The infrastructure fix: reserved-throughput AI inference eliminates rate-limit-driven retries, compresses tail latency, and handles concurrent bursts without queue-based serialization. It changes the binding constraint from infrastructure ceiling to workflow design, which is the constraint teams can actually optimize.
Run your agentic workloads on reserved throughput
No shared quotas. No burst penalties. OpenAI-compatible endpoint. Measure your loops-per-minute improvement from day one.
OpenBandwidth plans are built around flat-rate reserved throughput: Starter $20/month, Pro $40/month, and Team $90/month. Launch offer: 20% off for the first three months.
FAQ: Why is tokens per second the wrong throughput metric for AI agents?
Agentic workflows complete one user-visible task using many internal model calls. Tokens per second measures the calls, not the tasks. A loop of fifteen fast calls and a loop of fifteen slow calls produce the same loops-per-minute throughput if their total time is equal, regardless of their per-step token rates.
FAQ: How many concurrent connections does a typical AI agent need?
A simple chat assistant needs one. A coding agent doing parallel file analysis needs 5 to 10. A research agent doing parallel document retrieval needs 10 to 20. Sizing reserved AI capacity for agentic workloads is a concurrency question, not a token question.
FAQ: Does reserved capacity make every agentic workflow faster?
Reserved capacity removes the throughput limits imposed by shared AI infrastructure. It does not fix workflows that are slow because of their own design. A 50-step loop will still take longer than a 7-step loop on any infrastructure.
FAQ: How do I compare AI providers fairly for agentic workloads?
Run the same agentic workflow against each provider with identical prompts and tools, and measure loops per minute under realistic concurrency. Drop-in OpenAI-compatible endpoint testing through Claude Code, OpenClaw, or OpenCode makes the comparison a one-environment-variable change.

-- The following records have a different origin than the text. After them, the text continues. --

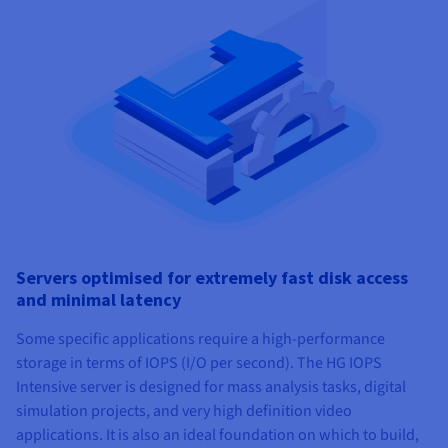
Servers optimised for extremely fast disk access
and minimal latency
Some specific applications require a high-performance
storage in terms of IOPS (I/O per second). The HG IOPS
Intensive server is designed for mass analysis tasks, digital
simulation projects, and very high definition video
applications. It is also an ideal foundation on which to build,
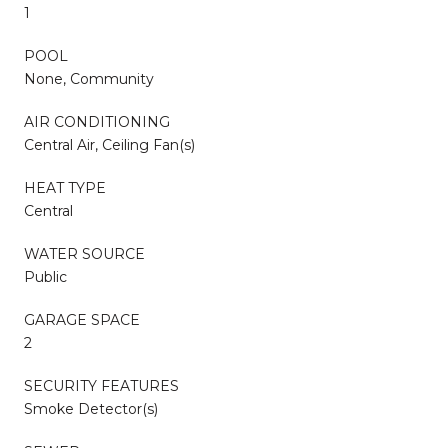
1
POOL
None, Community
AIR CONDITIONING
Central Air, Ceiling Fan(s)
HEAT TYPE
Central
WATER SOURCE
Public
GARAGE SPACE
2
SECURITY FEATURES
Smoke Detector(s)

FAQ: What is the amplification trap in agentic AI infrastructure?
Agentic workflows multiply every user request into 5 to 15 internal API calls. At 15x amplification, 1,000 active users produce 15,000 infrastructure requests per minute. A 2x user surge becomes a 30x surge against your AI API quota.
FAQ: What retry rate is acceptable for production agentic workflows?
Above 5% is a warning. Above 10% is critical. If retries are driven by rate limits or capacity errors, the fix is reserved AI capacity. If retries are driven by model output failures, the fix is the prompt or output validator.
FAQ: Is loops per minute really the right north-star metric for AI agents?
It is the metric most correlated with what users perceive. If your product succeeds when users accomplish tasks efficiently, loops per minute aligns with your product success. Tokens per second aligns with vendor upsell.